(Beginning of Data for processing)

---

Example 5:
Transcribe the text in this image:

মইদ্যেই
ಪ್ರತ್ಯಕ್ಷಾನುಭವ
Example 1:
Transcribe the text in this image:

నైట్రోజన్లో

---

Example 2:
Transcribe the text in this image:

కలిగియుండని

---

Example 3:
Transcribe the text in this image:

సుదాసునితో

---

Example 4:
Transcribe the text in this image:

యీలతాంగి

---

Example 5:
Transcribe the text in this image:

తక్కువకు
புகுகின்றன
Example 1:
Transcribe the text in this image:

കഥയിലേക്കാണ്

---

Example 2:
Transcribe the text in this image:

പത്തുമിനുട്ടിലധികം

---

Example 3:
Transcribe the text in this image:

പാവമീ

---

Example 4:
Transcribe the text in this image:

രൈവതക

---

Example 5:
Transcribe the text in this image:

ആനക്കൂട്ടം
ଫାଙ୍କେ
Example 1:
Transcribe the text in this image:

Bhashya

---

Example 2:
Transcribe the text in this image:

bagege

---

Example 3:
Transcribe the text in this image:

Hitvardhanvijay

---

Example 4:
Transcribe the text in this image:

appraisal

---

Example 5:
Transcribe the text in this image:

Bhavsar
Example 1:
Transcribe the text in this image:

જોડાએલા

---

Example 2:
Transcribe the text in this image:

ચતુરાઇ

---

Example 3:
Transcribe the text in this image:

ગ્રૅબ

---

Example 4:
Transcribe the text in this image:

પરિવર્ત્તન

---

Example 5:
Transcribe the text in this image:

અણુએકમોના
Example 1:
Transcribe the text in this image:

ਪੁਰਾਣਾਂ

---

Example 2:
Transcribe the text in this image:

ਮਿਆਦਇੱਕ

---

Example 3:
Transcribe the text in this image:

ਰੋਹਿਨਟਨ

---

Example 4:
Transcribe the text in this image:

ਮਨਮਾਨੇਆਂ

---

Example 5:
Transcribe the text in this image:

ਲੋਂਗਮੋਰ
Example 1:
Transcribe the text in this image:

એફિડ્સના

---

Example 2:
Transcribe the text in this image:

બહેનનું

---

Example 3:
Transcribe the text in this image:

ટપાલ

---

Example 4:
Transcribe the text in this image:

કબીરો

(End of Data for processing)

◆ Exercise goal ◆
Copy every record precisely, omitting nothing.

◆ Exercise output ◆
---

Example 5:
Transcribe the text in this image:

মইদ্যেই
ಪ್ರತ್ಯಕ್ಷಾನುಭವ
Example 1:
Transcribe the text in this image:

నైట్రోజన్లో

---

Example 2:
Transcribe the text in this image:

కలిగియుండని

---

Example 3:
Transcribe the text in this image:

సుదాసునితో

---

Example 4:
Transcribe the text in this image:

యీలతాంగి

---

Example 5:
Transcribe the text in this image:

తక్కువకు
புகுகின்றன
Example 1:
Transcribe the text in this image:

കഥയിലേക്കാണ്

---

Example 2:
Transcribe the text in this image:

പത്തുമിനുട്ടിലധികം

---

Example 3:
Transcribe the text in this image:

പാവമീ

---

Example 4:
Transcribe the text in this image:

രൈവതക

---

Example 5:
Transcribe the text in this image:

ആനക്കൂട്ടം
ଫାଙ୍କେ
Example 1:
Transcribe the text in this image:

Bhashya

---

Example 2:
Transcribe the text in this image:

bagege

---

Example 3:
Transcribe the text in this image:

Hitvardhanvijay

---

Example 4:
Transcribe the text in this image:

appraisal

---

Example 5:
Transcribe the text in this image:

Bhavsar
Example 1:
Transcribe the text in this image:

જોડાએલા

---

Example 2:
Transcribe the text in this image:

ચતુરાઇ

---

Example 3:
Transcribe the text in this image:

ગ્રૅબ

---

Example 4:
Transcribe the text in this image:

પરિવર્ત્તન

---

Example 5:
Transcribe the text in this image:

અણુએકમોના
Example 1:
Transcribe the text in this image:

ਪੁਰਾਣਾਂ

---

Example 2:
Transcribe the text in this image:

ਮਿਆਦਇੱਕ

---

Example 3:
Transcribe the text in this image:

ਰੋਹਿਨਟਨ

---

Example 4:
Transcribe the text in this image:

ਮਨਮਾਨੇਆਂ

---

Example 5:
Transcribe the text in this image:

ਲੋਂਗਮੋਰ
Example 1:
Transcribe the text in this image:

એફિડ્સના

---

Example 2:
Transcribe the text in this image:

બહેનનું

---

Example 3:
Transcribe the text in this image:

ટપાલ

---

Example 4:
Transcribe the text in this image:

કબીરો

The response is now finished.